--- Task objective ---
Search the material below for lines containing the string "down", and copy every one you find.

--- Exercise inputs ---
_ _ _ _
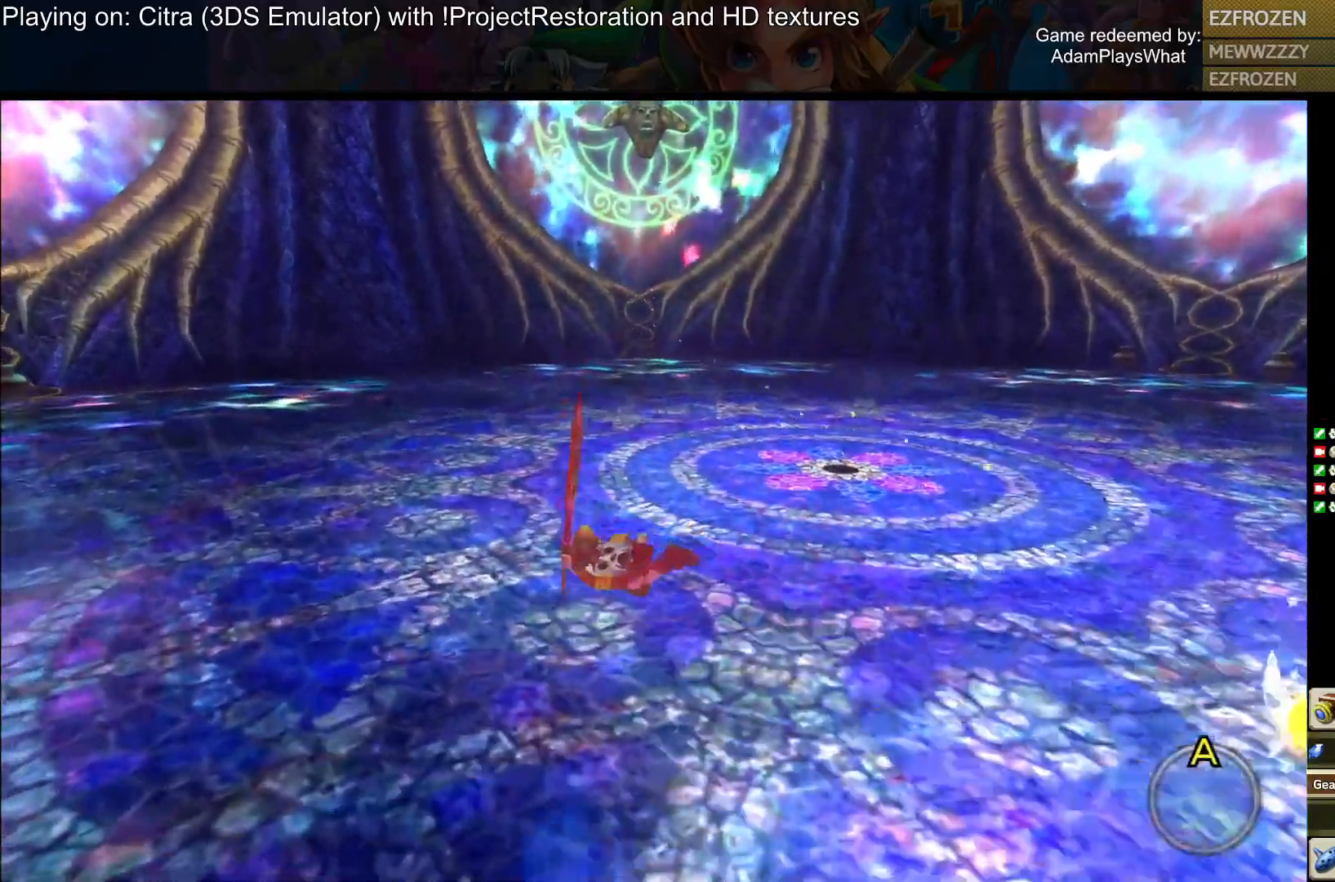
{"buttons": [], "left_stick": "right", "right_stick": "up-right", "events": [[434, "left_stick", "right"]]}
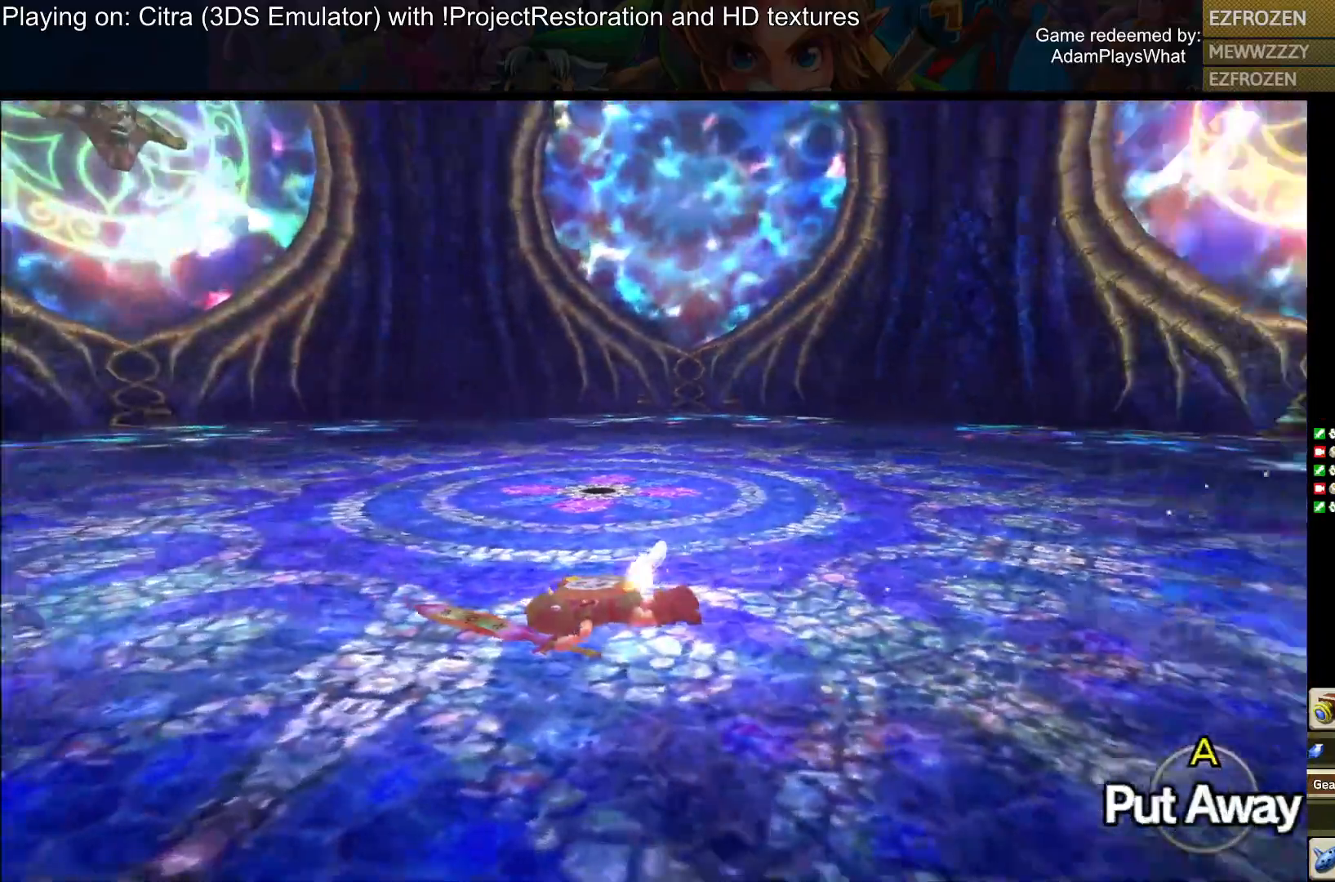
{"buttons": ["L1"], "left_stick": "up-right", "right_stick": "right", "events": [[267, "L1", "down"], [317, "right_stick", "right"], [367, "left_stick", "up-right"]]}
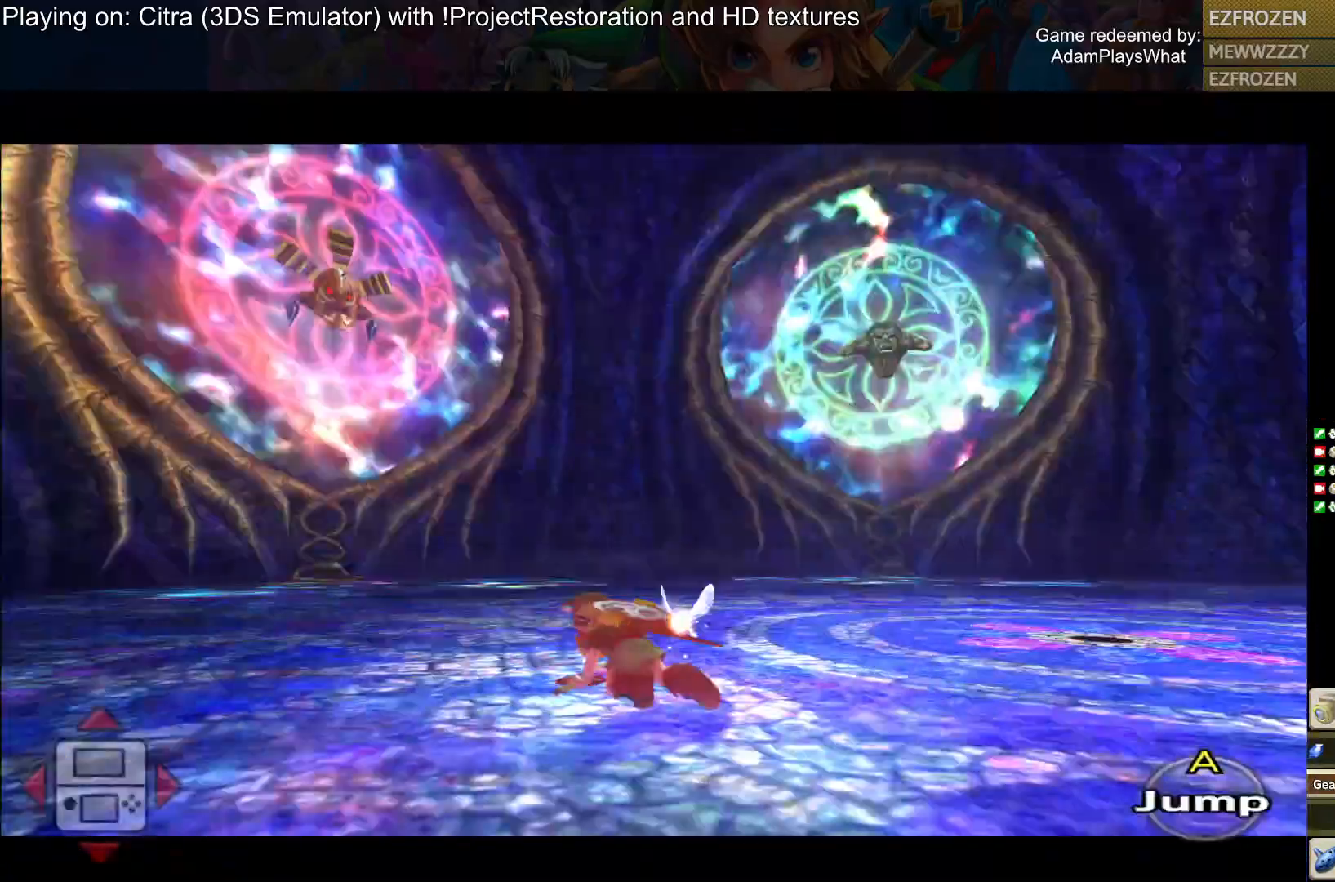
{"buttons": [], "left_stick": "up-left", "right_stick": "right", "events": [[84, "right_stick", "center"], [267, "right_stick", "right"], [334, "L1", "up"], [351, "left_stick", "center"], [451, "left_stick", "up-left"]]}
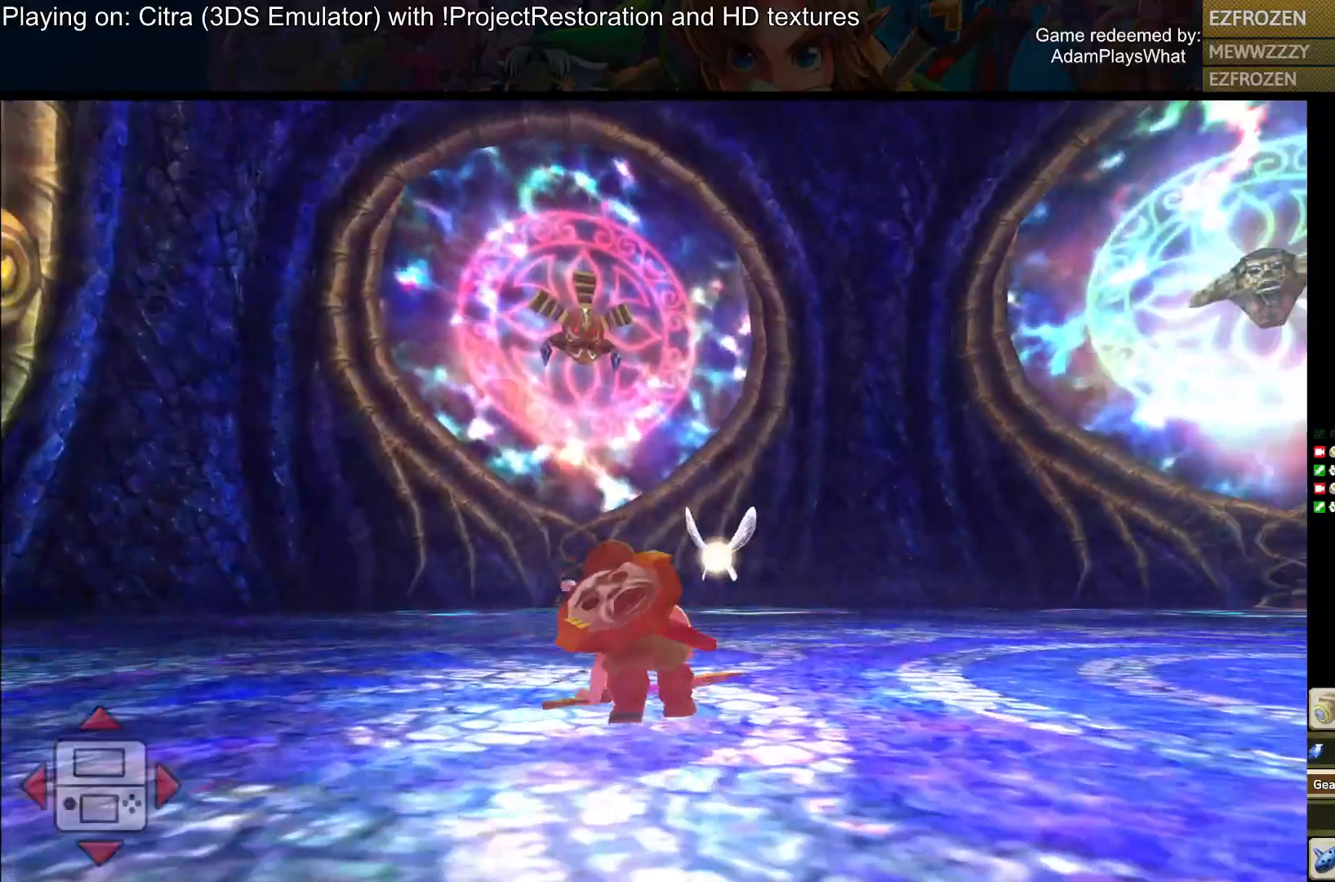
{"buttons": [], "left_stick": "up-left", "right_stick": "center", "events": [[267, "right_stick", "down-right"], [400, "right_stick", "down"], [500, "right_stick", "center"]]}
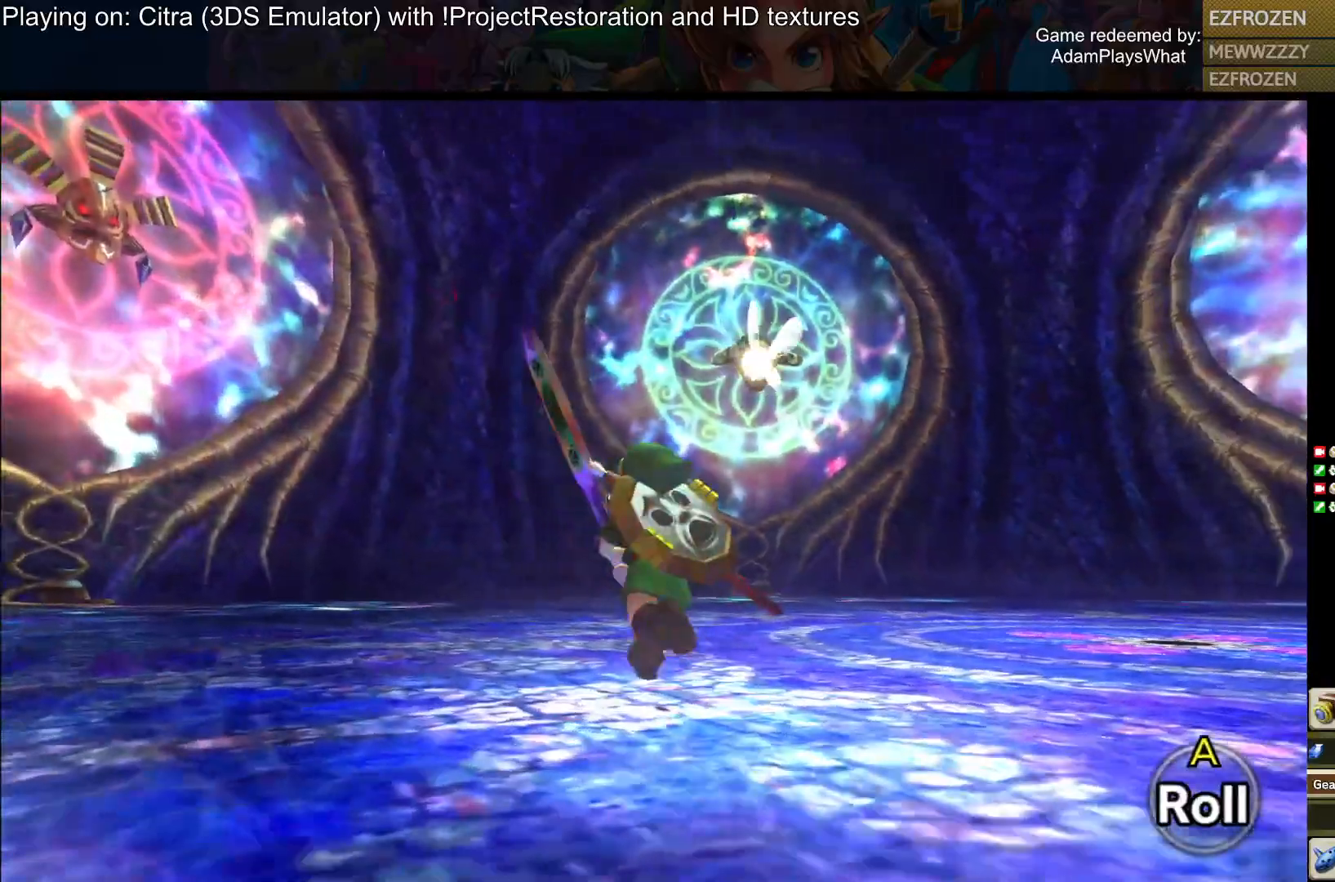
{"buttons": [], "left_stick": "up", "right_stick": "center", "events": [[301, "left_stick", "up"]]}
_ _ _ _
--- Response to this task ---
{"buttons": ["L1"], "left_stick": "up-right", "right_stick": "right", "events": [[267, "L1", "down"], [317, "right_stick", "right"], [367, "left_stick", "up-right"]]}
{"buttons": [], "left_stick": "up-left", "right_stick": "center", "events": [[267, "right_stick", "down-right"], [400, "right_stick", "down"], [500, "right_stick", "center"]]}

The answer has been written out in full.